“When should an Outlet Mall be considered for an emerging market?”
This question occurred to me having recently read that there are plans afoot for Outlet Malls to enter the Indian market within the next 2-3 years.
There has been an undoubted and significant growth in the number of Outlet Malls in key markets around the world in recent years. They have rapidly become tourist destinations within these markets, whether it is Bicester Village (UK), Serravalle in Milan, or the Lotte Luxury outlet mall in Seoul, offering deep discounts of 20%-70% against the full prices for items.
The target consumer is clearly not the usual considered Luxury consumer but aspiring shoppers who simply want to ‘bag a bargain’, with the most popular brands being those that are strongly identifiable with overt brand logos. There is nothing ‘Quiet Luxury’ about Luxury Outlet malls, and according to the (admittedly unscientific) ‘branded carrier bag’ count in a recent trip to Bicester Village with a friend from India, this hypothesis appears to have been confirmed.
But what is the damage that is done to the brand image? Gucci is a dominant brand in many of these Outlet malls, with a queuing system to keep crowds down, but within the ‘real’ Luxury world it’s a brand that is not doing well. Is there a link?
Ubiquity and visibility of items on people with whom you do not identify as being ‘like me’ is a killer for any Luxury brand. Just look at the case study of Burberry and the whole ‘Chav Check’ brand issue in the early 2000’s to see the consequence of poor brand management.
The experience in store is also of course not 'Luxury', being more like a desperate scrum of people trying to find anything in their size. How could it be anything else? The assistants are purely transactional, and the ones that I’ve observed are not always honest in their assessment of how something looks on the customer, being focused on their next commission or bonus. If integrity is the foundation of the Luxury trusted relationship then it is absent here – and that’s not surprising.

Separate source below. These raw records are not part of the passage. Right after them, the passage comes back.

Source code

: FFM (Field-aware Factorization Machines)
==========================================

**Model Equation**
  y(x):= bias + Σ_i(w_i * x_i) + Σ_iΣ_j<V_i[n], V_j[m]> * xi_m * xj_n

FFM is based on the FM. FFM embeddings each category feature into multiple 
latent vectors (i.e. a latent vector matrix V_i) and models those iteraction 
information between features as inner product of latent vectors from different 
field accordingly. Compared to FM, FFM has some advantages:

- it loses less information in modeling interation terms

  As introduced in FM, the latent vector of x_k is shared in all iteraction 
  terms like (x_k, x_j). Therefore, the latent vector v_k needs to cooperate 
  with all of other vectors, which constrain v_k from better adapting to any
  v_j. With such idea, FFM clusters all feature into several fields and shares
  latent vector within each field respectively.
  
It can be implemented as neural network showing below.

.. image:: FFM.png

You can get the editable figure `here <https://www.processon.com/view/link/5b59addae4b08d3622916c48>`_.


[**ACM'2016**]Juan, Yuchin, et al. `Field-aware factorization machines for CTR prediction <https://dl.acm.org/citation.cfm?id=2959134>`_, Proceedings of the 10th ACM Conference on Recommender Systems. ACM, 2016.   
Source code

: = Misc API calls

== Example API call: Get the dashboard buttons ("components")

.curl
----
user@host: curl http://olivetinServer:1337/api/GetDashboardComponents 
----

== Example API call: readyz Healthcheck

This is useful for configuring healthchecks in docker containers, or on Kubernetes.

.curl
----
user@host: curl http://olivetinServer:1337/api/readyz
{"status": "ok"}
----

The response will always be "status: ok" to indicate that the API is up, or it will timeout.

Most of the customers will never be seen again – or certainly not until their next overseas shopping ‘trawl’.
So, if Outlets are potentially brand damaging, and the consumer doesn’t get to experience the Luxury world, why are they continuing to grow? I was offered a 2019 jacket in the Canada Goose store at Bicester Village, so clearly inventory management and disposal is a motivation for the brands.

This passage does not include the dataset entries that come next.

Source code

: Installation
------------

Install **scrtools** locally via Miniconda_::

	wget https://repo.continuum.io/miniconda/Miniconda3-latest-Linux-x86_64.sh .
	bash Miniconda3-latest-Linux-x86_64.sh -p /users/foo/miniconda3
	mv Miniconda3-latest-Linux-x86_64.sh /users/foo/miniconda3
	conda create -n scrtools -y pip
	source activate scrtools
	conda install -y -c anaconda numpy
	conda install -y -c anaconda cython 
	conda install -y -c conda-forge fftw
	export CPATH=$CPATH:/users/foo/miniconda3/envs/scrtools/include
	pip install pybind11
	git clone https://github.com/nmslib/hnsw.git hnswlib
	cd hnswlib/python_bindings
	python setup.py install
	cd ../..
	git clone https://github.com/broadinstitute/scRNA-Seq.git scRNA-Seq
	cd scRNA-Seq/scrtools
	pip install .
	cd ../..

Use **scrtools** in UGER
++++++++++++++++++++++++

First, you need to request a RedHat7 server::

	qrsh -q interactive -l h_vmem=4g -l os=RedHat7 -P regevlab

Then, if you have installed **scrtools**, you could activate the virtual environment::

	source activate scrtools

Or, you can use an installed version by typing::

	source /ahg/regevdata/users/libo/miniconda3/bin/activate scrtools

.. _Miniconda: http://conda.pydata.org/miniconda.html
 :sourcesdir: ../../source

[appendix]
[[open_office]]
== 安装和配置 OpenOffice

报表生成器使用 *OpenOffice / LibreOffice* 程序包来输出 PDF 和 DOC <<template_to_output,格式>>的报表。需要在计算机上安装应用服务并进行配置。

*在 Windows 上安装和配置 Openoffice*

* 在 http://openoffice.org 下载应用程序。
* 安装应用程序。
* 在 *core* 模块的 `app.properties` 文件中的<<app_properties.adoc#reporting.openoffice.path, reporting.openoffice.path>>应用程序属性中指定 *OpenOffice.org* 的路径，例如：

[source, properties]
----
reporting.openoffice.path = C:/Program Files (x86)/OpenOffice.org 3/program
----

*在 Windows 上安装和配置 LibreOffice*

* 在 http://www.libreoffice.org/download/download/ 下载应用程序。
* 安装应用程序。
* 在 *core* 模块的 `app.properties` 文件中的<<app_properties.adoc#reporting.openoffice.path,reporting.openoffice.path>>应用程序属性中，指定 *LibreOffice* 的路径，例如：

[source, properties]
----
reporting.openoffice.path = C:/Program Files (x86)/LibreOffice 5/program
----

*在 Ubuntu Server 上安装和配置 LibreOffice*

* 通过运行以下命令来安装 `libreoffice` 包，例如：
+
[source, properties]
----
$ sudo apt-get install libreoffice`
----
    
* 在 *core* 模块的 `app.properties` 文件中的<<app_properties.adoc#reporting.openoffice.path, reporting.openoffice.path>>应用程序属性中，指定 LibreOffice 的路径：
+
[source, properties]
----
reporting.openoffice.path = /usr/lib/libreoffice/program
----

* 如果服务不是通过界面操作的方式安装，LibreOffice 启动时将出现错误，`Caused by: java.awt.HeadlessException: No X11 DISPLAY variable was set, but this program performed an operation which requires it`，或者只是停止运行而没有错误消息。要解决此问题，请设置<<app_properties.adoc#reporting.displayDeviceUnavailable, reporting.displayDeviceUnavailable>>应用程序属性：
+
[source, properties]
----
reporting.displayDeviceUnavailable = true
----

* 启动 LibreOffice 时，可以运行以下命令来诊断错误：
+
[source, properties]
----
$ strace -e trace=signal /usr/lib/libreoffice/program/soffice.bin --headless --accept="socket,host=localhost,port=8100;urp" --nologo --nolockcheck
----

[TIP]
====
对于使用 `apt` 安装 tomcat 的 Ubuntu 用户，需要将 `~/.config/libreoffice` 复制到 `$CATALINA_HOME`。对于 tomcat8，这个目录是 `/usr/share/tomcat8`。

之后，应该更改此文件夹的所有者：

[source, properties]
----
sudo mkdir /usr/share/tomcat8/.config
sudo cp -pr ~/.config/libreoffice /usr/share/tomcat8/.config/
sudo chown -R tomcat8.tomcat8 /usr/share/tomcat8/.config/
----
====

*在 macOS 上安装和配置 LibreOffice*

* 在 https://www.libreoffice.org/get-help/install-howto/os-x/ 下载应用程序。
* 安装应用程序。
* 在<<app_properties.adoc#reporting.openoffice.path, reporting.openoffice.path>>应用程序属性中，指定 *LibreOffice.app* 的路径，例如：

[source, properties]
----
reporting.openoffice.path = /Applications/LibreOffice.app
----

But here’s an important question: Is the presence of Outlet malls a symbol of the unsustainable production volumes of Luxury brands? And if so, when sustainability in Luxury really kicks in (assuming it ever will), possibly aided by AI technology in future, will there be enough inventory to support these Outlets?
And a final question that I’d like to open up for further comment and debate is “When should Luxury Outlet malls enter a market?”
Going back to my opening lines, India is likely to see Luxury Outlet malls opening within the medium term, but this is a market that is only just learning what consumer Luxury really means. A brand surely needs to become established and maximise its potential full price consumer base before opening up in a Luxury Outlet that is all about ‘stock clearance’. The consumer is already confused about what Luxury is, and my worry is that brands will quickly become traded commodities. If brands become known for being focused only on price (and the Indian consumer is very price motivated) and therefore unable to deliver the Value creation that will help them sustain a reputation in the market, will they have a long term future? The experience of brands such as Paco Rabanne that used to be considered 'Luxury' until it became heavily discounted and lost its Luxury status should be a lesson for all.
Whilst India has a strong heritage and culture associated with Luxury, it has been as the suppliers and traders historically, not as consumers, which is why price is such a critical signifier in the market.
Activities that devalue the Luxury brand perception may backfire, resulting in some brands exiting the market as fast as they have entered it.